*PASSAGE SHOWN*.
'''

While this action may represent a positive step in reaffirming a focus on standards and collaboration with the industry, it would be more beneficial for Congress to authorize and fund CAISI permanently. In doing so, it should codify its mission, reflecting a broader set of stakeholder inputs. The institute's work is crucial for developing the safeguards necessary to harness progress in AI, and sustained funding would ensure its ability to carry out its mission effectively.
The original mission of AISI, as outlined in its strategic vision document, emphasized advancing the science of AI safety, developing standardized metrics for frontier AI, and fostering national and global coordination on AI safety issues. Quoting from the AISI website, created on May 20, 2024, as updated on January 17, 2025, before the Trump administration announcement:
“The Strategic Vision document describes US AISI’s philosophy, mission, and strategic goals. Rooted in two core principles—first, that beneficial AI depends on AI safety; and second, that AI safety depends on science—the AISI aims to address key challenges, including a lack of standardized metrics for frontier AI, underdeveloped testing and validation methods, limited national and global coordination on AI safety issues, and more.”
The transition to CAISI retains some of these core objectives and strongly emphasizes collaboration with industry to develop voluntary standards and best practices, primarily on security. The duality is clear: security focuses on technical and operational aspects, while safety can be interpreted to go beyond that and into the sociotechnical aspects of AI. The latter are clearly out of fashion under the current administration. CAISI will work closely with NIST organizations to develop guidelines and best practices to measure and improve the security of AI systems. It will also establish voluntary agreements with private sector AI developers and lead evaluations of AI capabilities of “potential security vulnerabilities and malign foreign influence arising from use of adversaries’ AI systems, including the possibility of backdoors and other covert, malicious behavior.”
Notably, the announcement also directs the agency to “[r]epresent U.S. interests internationally to guard against burdensome and unnecessary regulation of American technologies by foreign governments and collaborate with the NIST Information Technology Laboratory to ensure US dominance of international AI standards.” This is a clear statement on how the Commerce Department will lead in international trade and AI diplomacy and may use the center’s work to support this effort.
I have long advocated for the role of standards, built in partnership with industry, as the first part in a process to produce the safeguards that will harness progress in AI. CAISI is well-positioned to play a central role in this process, as well as in AI diplomacy and the diffusion of American AI technology. This announcement aligns with what I heard during my visits with stakeholders and Congressional staffers in April.
The transformation of AISI into CAISI is a step towards deeper collaboration with the industry and the promotion of American standards. It is reassuring to see the administration’s emphasis on these and a proactive AI diplomacy.
A question remains whether security will be enough for a safe future.

'''

*DATA EXTRACT*.

'''

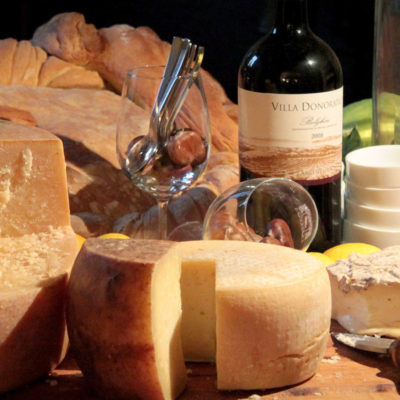
The width and height of the screenshot is (400, 400). Find the location of `bowl`. bowl is located at coordinates (394, 195).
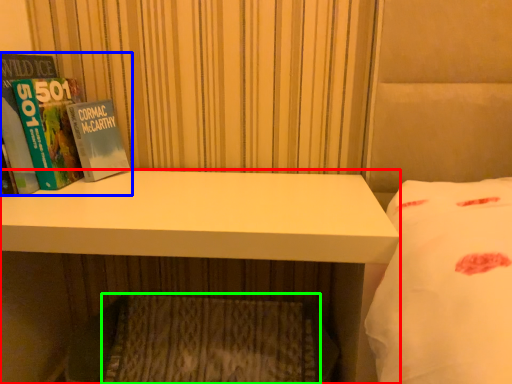
Question: Based on their relative distances, which object is farther from desk (highlighted by a red box)? Choose from book (highlighted by a blue box) and mattress (highlighted by a green box).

'''

In the passage on CAISI, what two core principles is the Strategic Vision document said to be rooted in?

*TASK ANSWER*.
That beneficial AI depends on AI safety, and that AI safety depends on science.